The concession contracts directive laid down minimum EU requirements for the award by public authorities of concessions for the performance of works or the supply of services from private suppliers, who assume the risk of these works or services. These contracts are typically high-value, complex and long-term.


The three parties agreed at the time that the concession contracts directive "does not require the privatisation of public enterprises providing services to the public". Member states therefore remain free to decide how they want public works or services to be performed – in-house or outsourced to private companies.

 
 

What is European Citizens’ Initiative?

The European Citizens’ Initiative (ECI) tool, in place since 1 April 2012, enables citizens to help shape EU policy and laws. Put in place by the Lisbon Treaty, an ECI enables one million citizens from at least a quarter of the EU Member States (7 out of 28) to ask the European Commission to propose legislation in areas that fall within its competence.


The organisers of an ECI - a citizens' committee composed of at least 7 EU citizens, resident in at least 7 different Member States - have one year to gather the necessary support. Signatures must be certified by the competent authorities in each Member State. Organisers of successful initiatives are invited to take part in a hearing at the European Parliament. The European Commission then has three months to examine the initiative and decide how to act upon it.

 
 

What is the difference between an ECI and a petition?
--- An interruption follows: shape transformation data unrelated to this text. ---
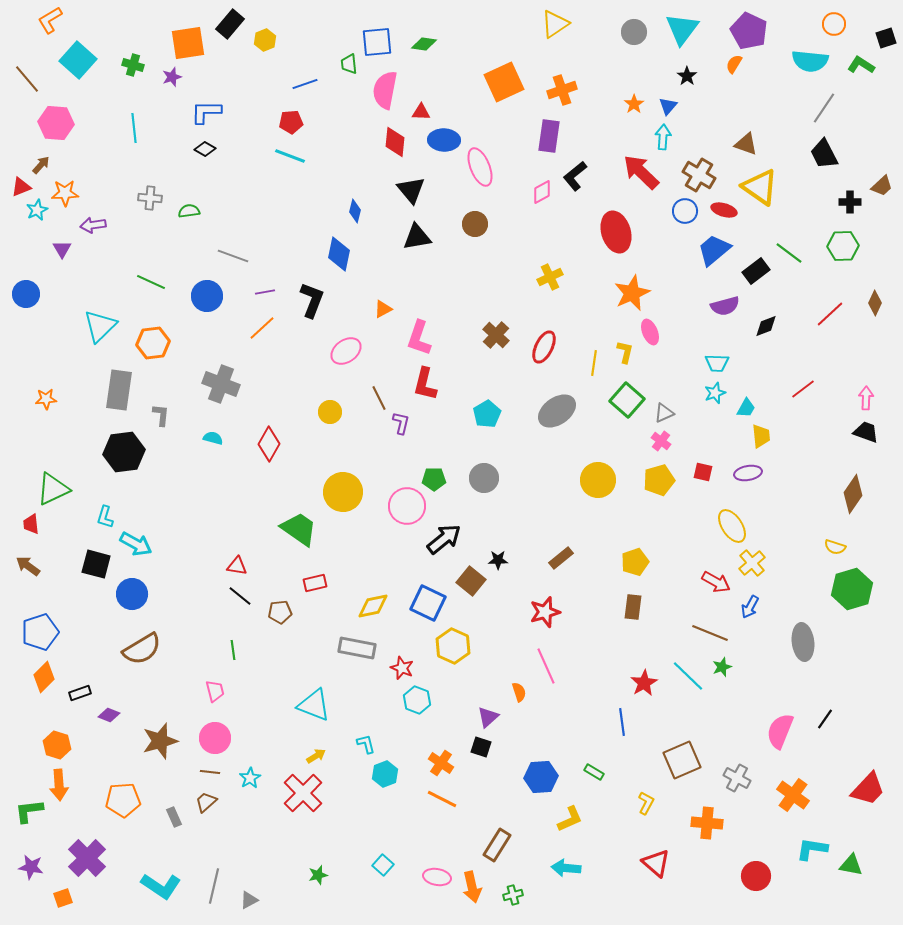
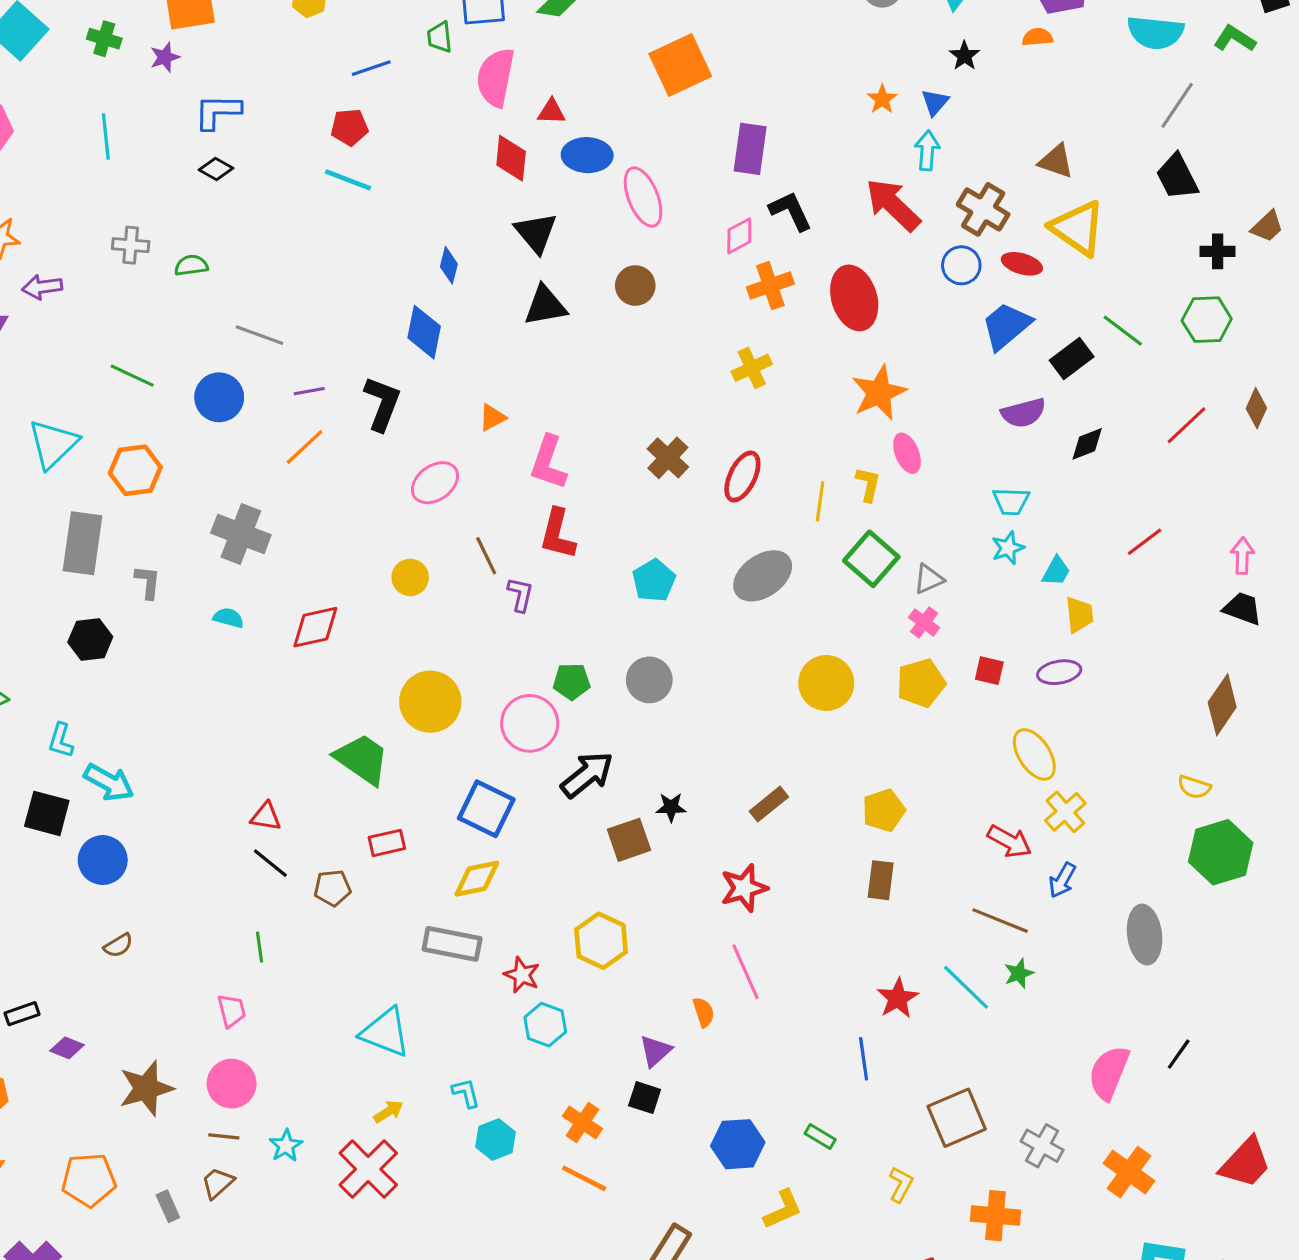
orange semicircle: (734, 64) -> (1037, 37), turned 54
orange cross: (562, 90) -> (770, 286), moved
black L-shape: (575, 176) -> (791, 211), turned 104
red diamond: (269, 444) -> (315, 627), turned 48
black hexagon: (124, 452) -> (90, 640), size x0.7
brown square: (471, 581) -> (629, 840), turned 32
blue square: (428, 603) -> (486, 809), moved
brown semicircle: (142, 649) -> (118, 945), size x0.5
The right to petition the European Parliament, which already existed under previous EU treaties, differs substantially from the European Citizens’ Initiative (ECI) introduced by the Lisbon Treaty.


·         Petitions are addressed to the European Parliament in its role as the direct representative of citizens at EU level. An ECI, by contrast, enables citizens to call directly on the European Commission to table new proposals for laws - if they have sufficient support across the EU.


·         Petitions need not be backed by a minimum number of signatures or a minimum geographical spread of support in multiple EU countries.


·         Petitions may be submitted by EU citizens as well by natural or legal persons residing or having their registered office in a member state, either individually or in association with other citizens or persons.

 

 

 
 

Examples of ECIs already under way

European Citizens’ Initiatives have been launched to achieve the following aims:


- to ensure that EU citizens residing in another Member State are given the right to vote in all political elections in their country of residence ("Let me vote"),


- to prohibit, prevent and pre-empt Ecocide, the extensive damage to, destruction of or loss of ecosystems ("End Ecocide in Europe"),


- to impose a 30km/h EU-wide default speed limit for urban/residential areas ("30 km/h - making the streets liveable!"),


- to enable all European citizens to participate in European politics ("Central public online collection platform for the European Citizen Initiative"),


- to suspend the 2009 EU Climate & Energy Package until a climate agreement is signed by major CO2 emitters - China, USA, and India("Suspension of the EU Climate & Energy Package"),


- to phase out animal experiments ("Stop vivisection"), and


- to provide legal protection for dignity ("One of us").

 
 

Next steps

After consulting the authors of the initiative in a public hearing and examining it carefully, the European Commission will give a formal response, by 20 March 2014, spelling out what action it intends to take, if any, and its reasons. This response, which will take the form of a communication, will be formally approved by the College of Commissioners and published in all official EU languages.


If the Commission decides to put forward a legislative proposal in response to a citizens’ initiative, the formal legislative procedure kicks off. The Commission proposal is submitted to the legislator (the European Parliament and the Council, or in some cases only the Council), which will need to approve it for it to become law.